PROBLEM TO WORK ON
Read through the listing below, and copy every line where the string "займов" appears.

STUDY MATERIAL
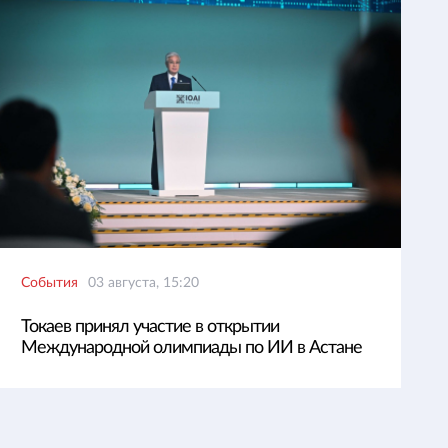
События
03 августа, 15:20
Токаев принял участие в открытии
Международной олимпиады по ИИ в Астане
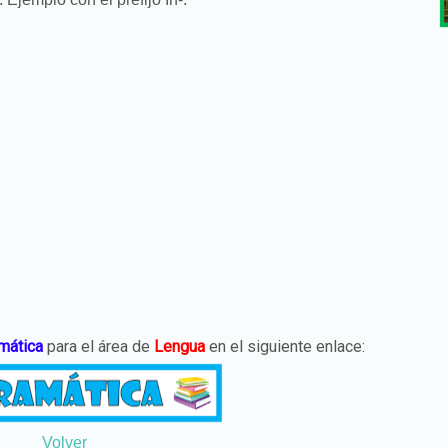
mática
para el área de
Lengua
en el siguiente enlace:
Volver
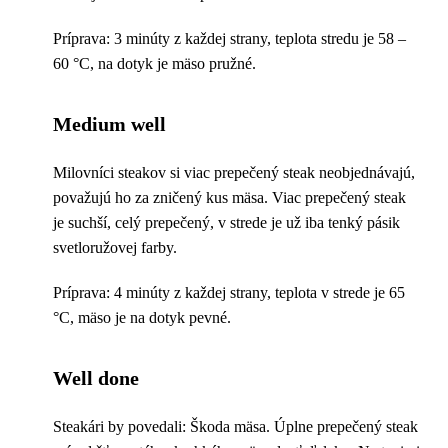
Príprava: 3 minúty z každej strany, teplota stredu je 58 –
60 °C, na dotyk je mäso pružné.
Medium well
Milovníci steakov si viac prepečený steak neobjednávajú,
považujú ho za zničený kus mäsa. Viac prepečený steak
je suchší, celý prepečený, v strede je už iba tenký pásik
svetloružovej farby.
Príprava: 4 minúty z každej strany, teplota v strede je 65
°C, mäso je na dotyk pevné.
Well done
Steakári by povedali: Škoda mäsa. Úplne prepečený steak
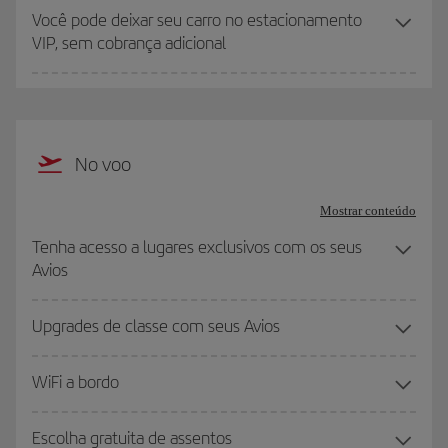
Você pode deixar seu carro no estacionamento
VIP, sem cobrança adicional
No voo
Mostrar conteúdo
Tenha acesso a lugares exclusivos com os seus
Avios
Upgrades de classe com seus Avios
WiFi a bordo
Escolha gratuita de assentos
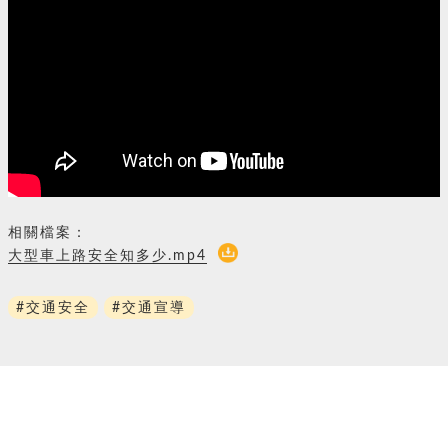
相關檔案：
大型車上路安全知多少.mp4
#交通安全
#交通宣導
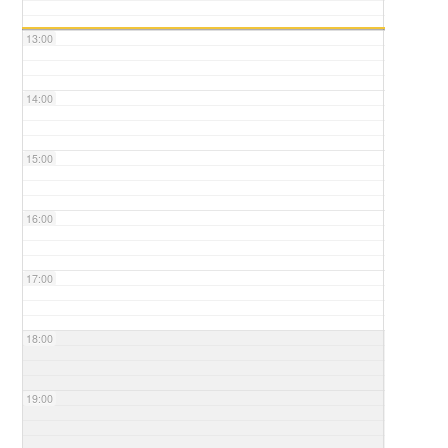
13:00
14:00
15:00
16:00
17:00
18:00
19:00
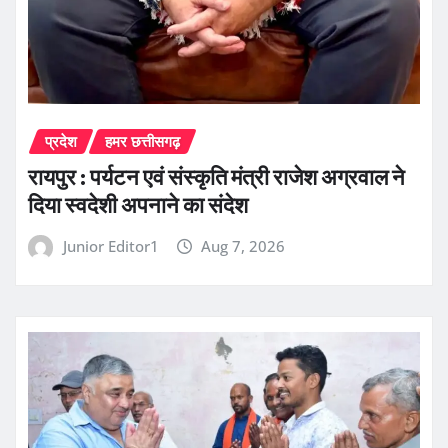
प्रदेश
हमर छत्तीसगढ़
रायपुर : पर्यटन एवं संस्कृति मंत्री राजेश अग्रवाल ने
दिया स्वदेशी अपनाने का संदेश
Junior Editor1
Aug 7, 2026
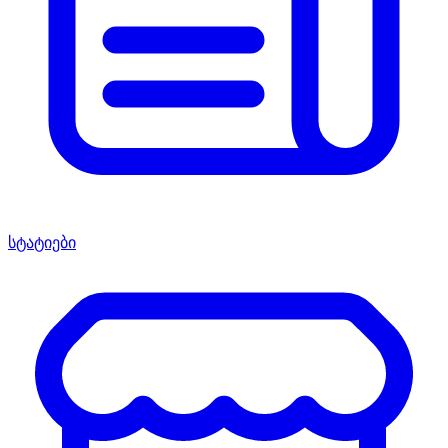
სტატიები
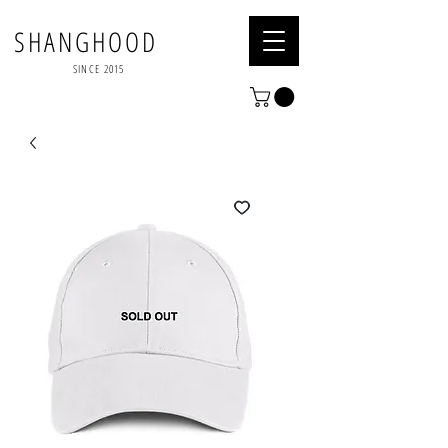
SHANGHOOD
SINCE 2015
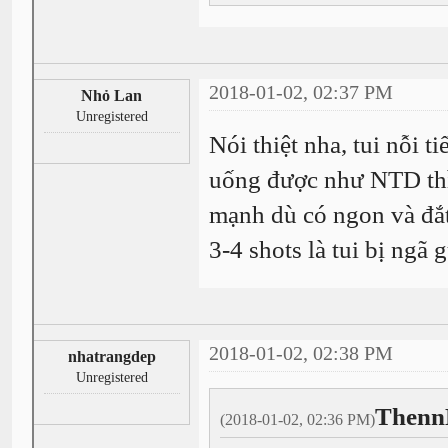
2018-01-02, 02:37 PM
Nhỏ Lan
Unregistered
Nói thiệt nha, tui nỗi 
uống được như NTD thì t
mạnh dù có ngon và đắt
3-4 shots là tui bị ngã 
2018-01-02, 02:38 PM
nhatrangdep
Unregistered
Thenn
(2018-01-02, 02:36 PM)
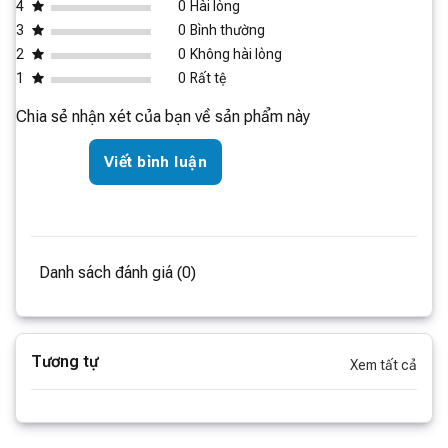
4
0
Hài lòng
Khối lượng dàn
3
0
Bình thường
26 kg
nóng
2
0
Không hài lòng
Phương thức điều
Điều khiển từ xa, ứng dụng Mi
1
0
Rất tệ
khiển
Home, giọng nói Xiao Ai
Chia sẻ nhận xét của bạn về sản phẩm này
Viết bình luận
Danh sách đánh giá (0)
Tương tự
Xem tất cả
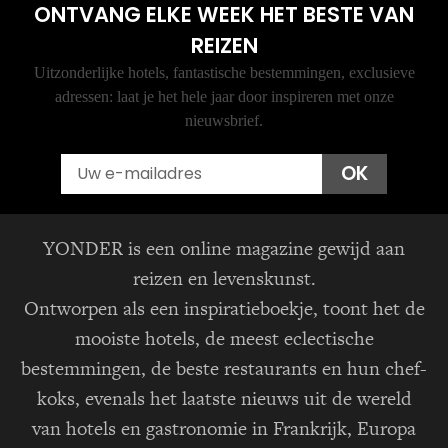
ONTVANG ELKE WEEK HET BESTE VAN
REIZEN
Uitzonderlijke hotels, fantastische bestemmingen, exclusieve
adressen: laat je het hele jaar door inspireren met onze
nieuwsbrief.
Email
OK
YONDER is een online magazine gewijd aan
reizen en levenskunst.
Ontworpen als een inspiratieboekje, toont het de
mooiste hotels, de meest eclectische
bestemmingen, de beste restaurants en hun chef-
koks, evenals het laatste nieuws uit de wereld
van hotels en gastronomie in Frankrijk, Europa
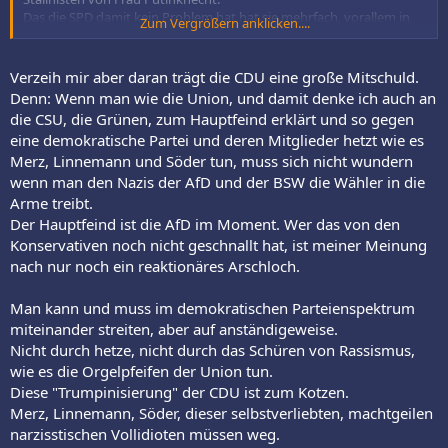
Das die SPD damit kein Problem hat hat sie mehrfach, vorallem in
Zum Vergrößern anklicken....
Brandenburg mehrfach gezeigt.
Alles in allem hat diese Wahl wieder einmal gezeigt dass das rote
Brandenburg seinen Spitznamen " Kleine DDR" verdient.
Verzeih mir aber daran trägt die CDU eine große Mitschuld.
Denn: Wenn man wie die Union, und damit denke ich auch an
die CSU, die Grünen, zum Hauptfeind erklärt und so gegen
eine demokratische Partei und deren Mitglieder hetzt wie es
Merz, Linnemann und Söder tun, muss sich nicht wundern
wenn man den Nazis der AfD und der BSW die Wähler in die
Arme treibt.
Der Hauptfeind ist die AfD im Moment. Wer das von den
Konservativen noch nicht geschnallt hat, ist meiner Meinung
nach nur noch ein reaktionäres Arschloch.
Man kann und muss im demokratischen Parteienspektrum
miteinander streiten, aber auf anständigeweise.
Nicht durch hetze, nicht durch das Schüren von Rassismus,
wie es die Orgelpfeifen der Union tun.
Diese "Trumpinisierung" der CDU ist zum Kotzen.
Merz, Linnemann, Söder, dieser selbstverliebten, machtgeilen
narzisstischen Vollidioten müssen weg.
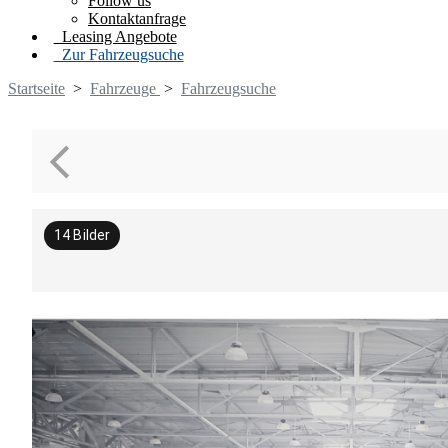
Follow us
Kontaktanfrage
Leasing Angebote
Zur Fahrzeugsuche
Startseite
>
Fahrzeuge
>
Fahrzeugsuche
14
Bilder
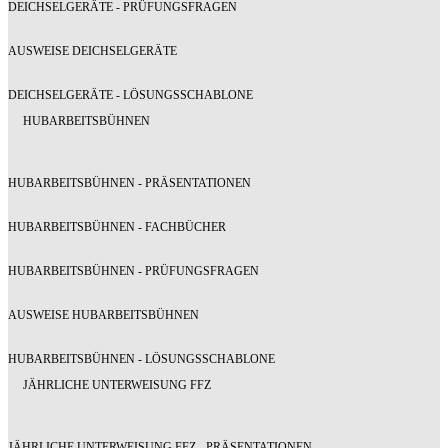
DEICHSELGERÄTE - PRÜFUNGSFRAGEN
AUSWEISE DEICHSELGERÄTE
DEICHSELGERÄTE - LÖSUNGSSCHABLONE
HUBARBEITSBÜHNEN
HUBARBEITSBÜHNEN - PRÄSENTATIONEN
HUBARBEITSBÜHNEN - FACHBÜCHER
HUBARBEITSBÜHNEN - PRÜFUNGSFRAGEN
AUSWEISE HUBARBEITSBÜHNEN
HUBARBEITSBÜHNEN - LÖSUNGSSCHABLONE
JÄHRLICHE UNTERWEISUNG FFZ
JÄHRLICHE UNTERWEISUNG FFZ - PRÄSENTATIONEN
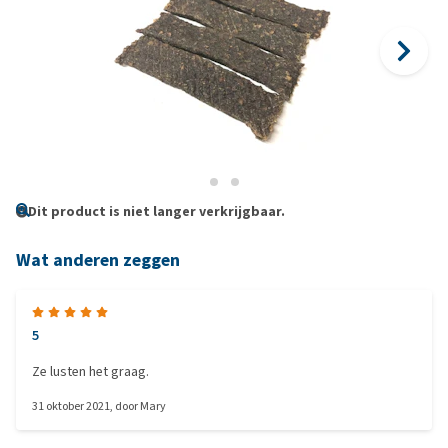
Dit product is niet langer verkrijgbaar.
Wat anderen zeggen
5
Ze lusten het graag.
31 oktober 2021
, door
Mary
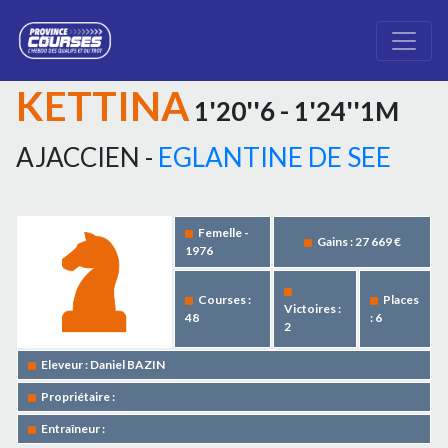
KETTINA
1'20''6 - 1'24''1M
AJACCIEN -
EGLANTINE DE SEE
Femelle -
Gains : 27 669 €
1976
Courses :
Places
Victoires :
48
: 6
2
Eleveur : Daniel BAZIN
Propriétaire :
Entraîneur :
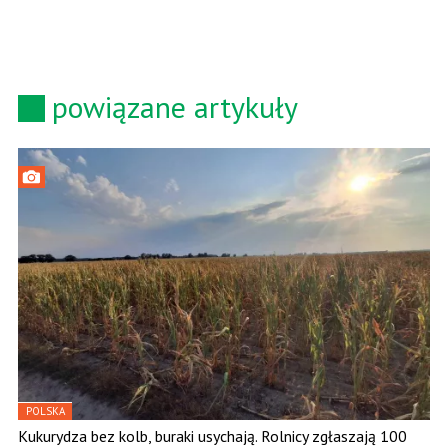
powiązane artykuły
POLSKA
Kukurydza bez kolb, buraki usychają. Rolnicy zgłaszają 100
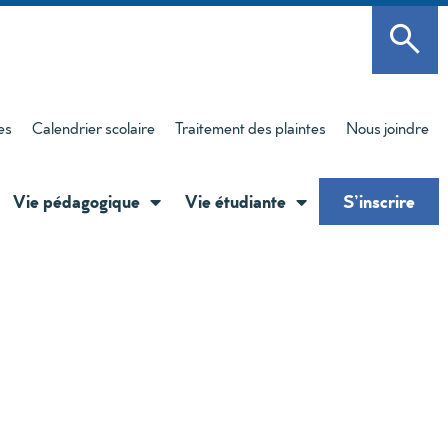
es
Calendrier scolaire
Traitement des plaintes
Nous joindre
Vie pédagogique
Vie étudiante
S’inscrire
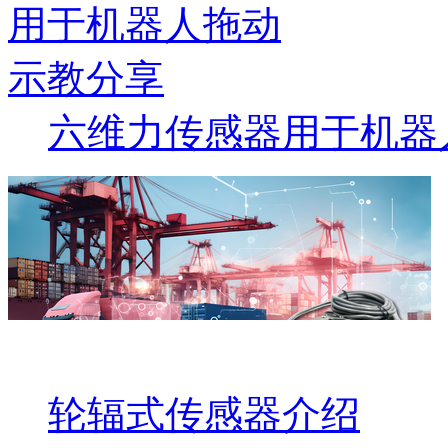
六维力传感器用于机器
轮辐式传感器介绍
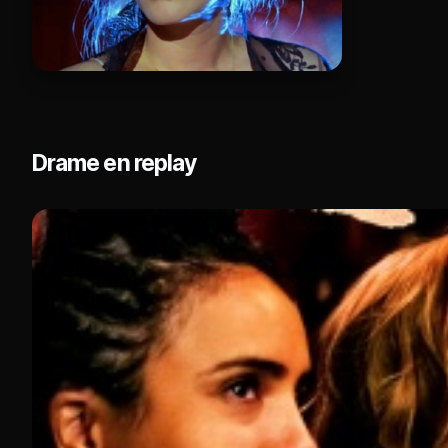
Drame en replay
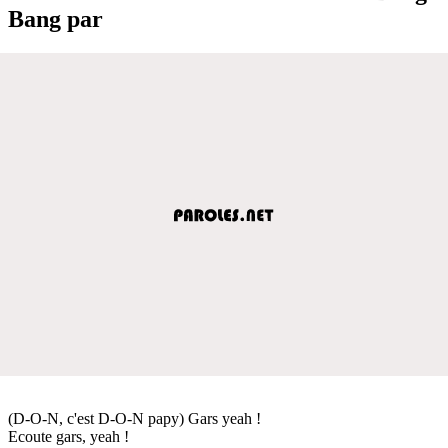
Bang par
(D-O-N, c'est D-O-N papy) Gars yeah !
Ecoute gars, yeah !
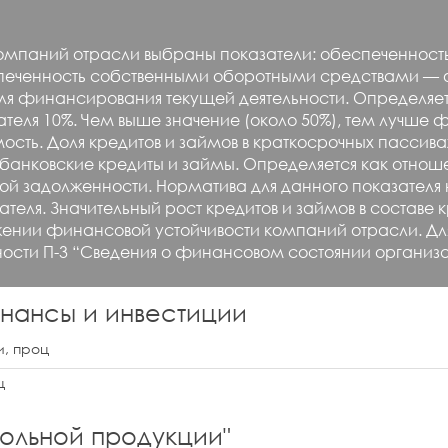
 компаний отрасли выбраны показатели: обеспеченнос
беспеченность собственными оборотными средствами
 для финансирования текущей деятельности. Определяе
ателя 10%. Чем выше значение (около 50%), тем лучше
мость. Доля кредитов и займов в краткосрочных пас
ют банковские кредиты и займы. Определяется как отн
 задолженности. Норматива для данного показателя н
теля. Значительный рост кредитов и займов в составе 
нии финансовой устойчивости компаний отрасли. Д
ости П-3 “Сведения о финансовом состоянии организ
нансы и инвестиции
, проц
ц
гольной продукции
"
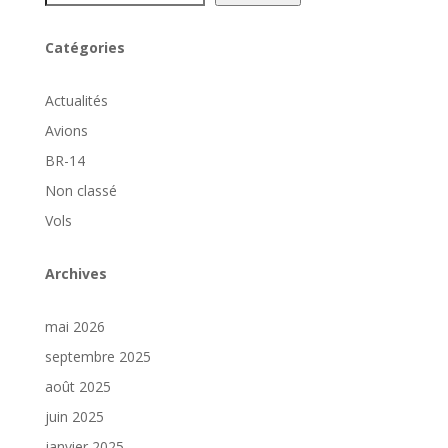
Catégories
Actualités
Avions
BR-14
Non classé
Vols
Archives
mai 2026
septembre 2025
août 2025
juin 2025
janvier 2025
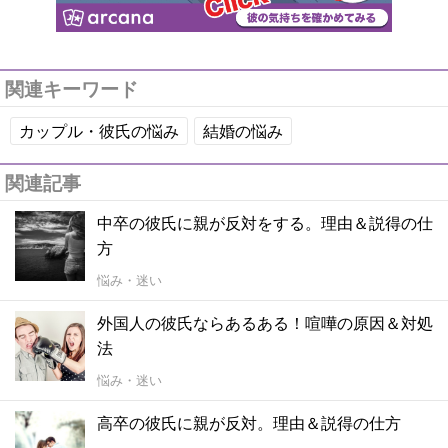
関連キーワード
カップル・彼氏の悩み
結婚の悩み
関連記事
中卒の彼氏に親が反対をする。理由＆説得の仕
方
悩み・迷い
外国人の彼氏ならあるある！喧嘩の原因＆対処
法
悩み・迷い
高卒の彼氏に親が反対。理由＆説得の仕方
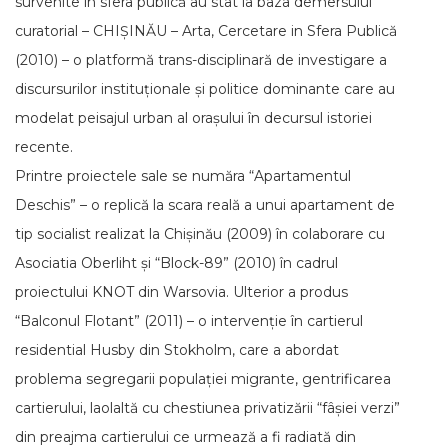
survenite în sfera publică au stat la baza demersului
curatorial – CHIȘINĂU – Arta, Cercetare in Sfera Publică
(2010) – o platformă trans-disciplinară de investigare a
discursurilor instituționale și politice dominante care au
modelat peisajul urban al orașului în decursul istoriei
recente.
Printre proiectele sale se număra “Apartamentul
Deschis” – o replică la scara reală a unui apartament de
tip socialist realizat la Chișinău (2009) în colaborare cu
Asociatia Oberliht și “Block-89” (2010) în cadrul
proiectului KNOT din Warsovia. Ulterior a produs
“Balconul Flotant” (2011) – o intervenție în cartierul
residential Husby din Stokholm, care a abordat
problema segregarii populației migrante, gentrificarea
cartierului, laolaltă cu chestiunea privatizării “fâșiei verzi”
din preajma cartierului ce urmează a fi radiată din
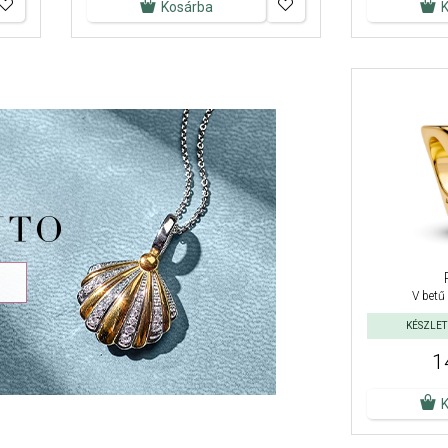
Kosárba
V betű
KÉSZLETE
1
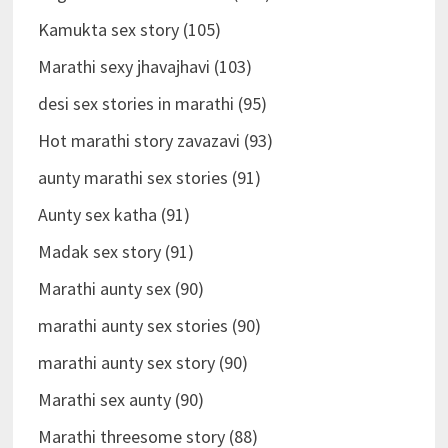
Kamukta sex story (105)
Marathi sexy jhavajhavi (103)
desi sex stories in marathi (95)
Hot marathi story zavazavi (93)
aunty marathi sex stories (91)
Aunty sex katha (91)
Madak sex story (91)
Marathi aunty sex (90)
marathi aunty sex stories (90)
marathi aunty sex story (90)
Marathi sex aunty (90)
Marathi threesome story (88)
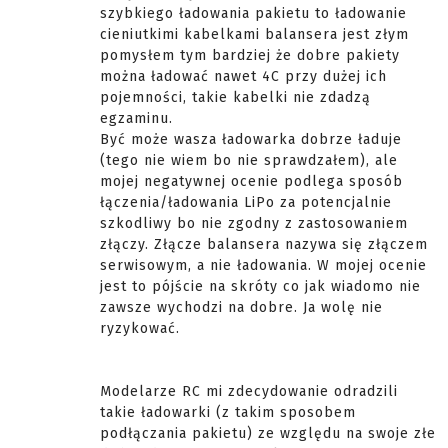
szybkiego ładowania pakietu to ładowanie
cieniutkimi kabelkami balansera jest złym
pomysłem tym bardziej że dobre pakiety
można ładować nawet 4C przy dużej ich
pojemności, takie kabelki nie zdadzą
egzaminu.
Być może wasza ładowarka dobrze ładuje
(tego nie wiem bo nie sprawdzałem), ale
mojej negatywnej ocenie podlega sposób
łączenia/ładowania LiPo za potencjalnie
szkodliwy bo nie zgodny z zastosowaniem
złączy. Złącze balansera nazywa się złączem
serwisowym, a nie ładowania. W mojej ocenie
jest to pójście na skróty co jak wiadomo nie
zawsze wychodzi na dobre. Ja wolę nie
ryzykować.
Modelarze RC mi zdecydowanie odradzili
takie ładowarki (z takim sposobem
podłączania pakietu) ze względu na swoje złe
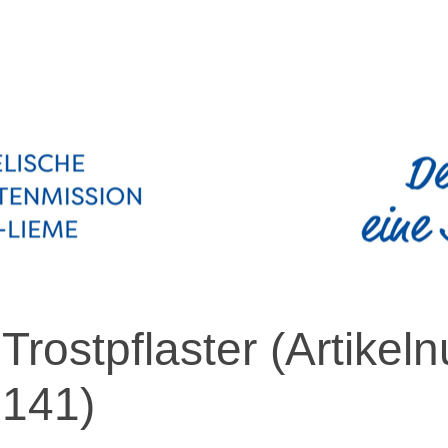
Trostpflaster
(Artike
141
)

SOLUTION TO THIS TASK
мость. Доля кредитов и займов в краткосрочных пас
теля. Значительный рост кредитов и займов в составе 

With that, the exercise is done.